East Ridge Tombs

Petra, Jordan

These tombs are located on the East Ridge (also called the East Cliff) above Wadi Musa. Their facades are cut into the west face of Jabal al-Khubtha, a massive outcrop that towers east of the wadi and north of the Siq. As one of the most dramatic overlooks in Petra, the East Ridge was prime real-estate for royal or high-status tombs. For example, the long axis of the Colonnaded Street points directly at the Corinthian Tomb.
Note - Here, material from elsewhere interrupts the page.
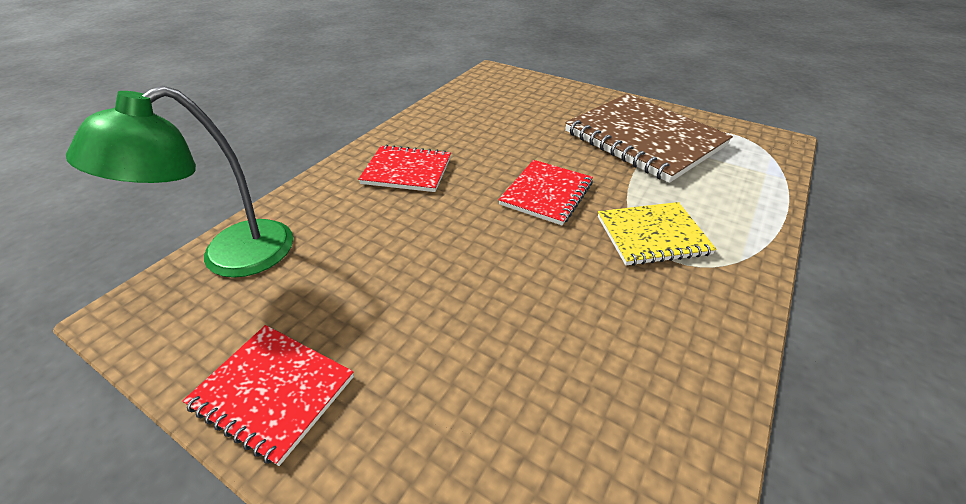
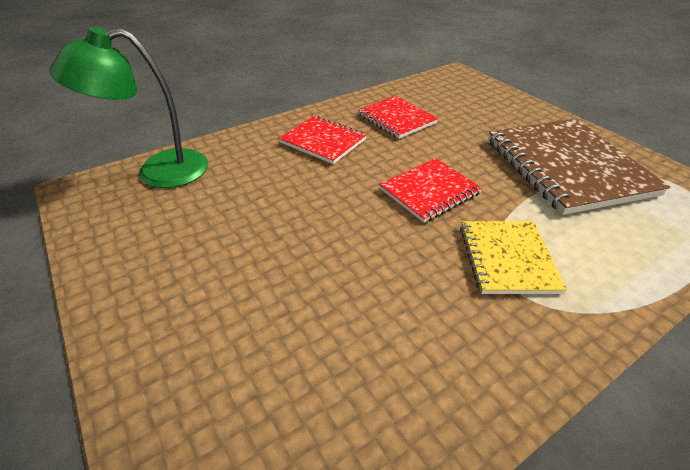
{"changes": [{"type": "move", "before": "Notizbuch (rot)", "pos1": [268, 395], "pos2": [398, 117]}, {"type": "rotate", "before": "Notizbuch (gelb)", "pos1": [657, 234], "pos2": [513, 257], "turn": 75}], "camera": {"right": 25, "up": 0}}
The most important tombs are named, or rather misnamed, as follows:

1 = Palace Tomb, 2 = Corinthian Tomb, 3 = Silk Tomb, 4 = Urn Tomb

Many people believe that the East Ridge monuments are "Royal Tombs," because (aside from the Khazneh) these are the most important facades in the most important location in the city of Petra. If you were a king of Petra, where else would you be buried? Nevertheless, we don't actually know who was buried here. As with most of the Petra tombs, the names of the deceased were inscribed on slabs that covered the loculi (wall niches) where they were interred. Eventually the slabs disintegrated or were broken out, and the names were lost to posterity.

The East Ridge tombs were built in order, around the cliff from south (photo right) to north (photo left). Sextus Florentinus' tomb (north of the Palace Tomb) dates to 129 AD, the year of his death. The earlier tombs are inferred to have been built during the preceding half-century, which would date the Urn Tomb to around 70 AD, at a guess.